1. The memory bandwidth just can't compete with a 5090 (1800GB/s). The best current Mac is ~900GB/s. That directly caps tokens/sec and might be manageable but there's another problem; and

2. The raw FLOPS just can't compete with even a 5090. It probably needs to natively support FP4/FP8 to at least maintain a number format parity with NVidia. But beside that, NVidia just has more raw FLOPS.

According to Google, an M5 Max does ~70 FP16 TFLOPS while a 5090 does 380. If Apple can close that gap to at least be competitive and also hold larger models in shared VRAM, that would be a competitive advantage and it would directly attack NVidia's market segmentation.
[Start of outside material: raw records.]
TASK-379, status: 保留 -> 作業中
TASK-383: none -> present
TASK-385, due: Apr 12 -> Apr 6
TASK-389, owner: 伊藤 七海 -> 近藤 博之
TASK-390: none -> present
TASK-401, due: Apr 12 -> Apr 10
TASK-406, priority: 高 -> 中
The Mac Studio last came out March last year. So we may get an update in Q3. Many are pinning their hopes on this. But it might not happen until next year. When it was released the M4 was the state of the art and it came with either the M4 Max or M3 Ultra (which, as I understand it, is basically 2 M3s stuck together, kind of). What people are hoping for is an M5 Ultra with >1000GB/s of memory bandwidth, ideally 200+ FP16 TFLOPS and hopefully FP4/FP4 support.

You can chain Mac Studios together into a cluster with TB5 too.

But it's reasonably likely that the next Mac Studio will be only incrementally better than the last generation.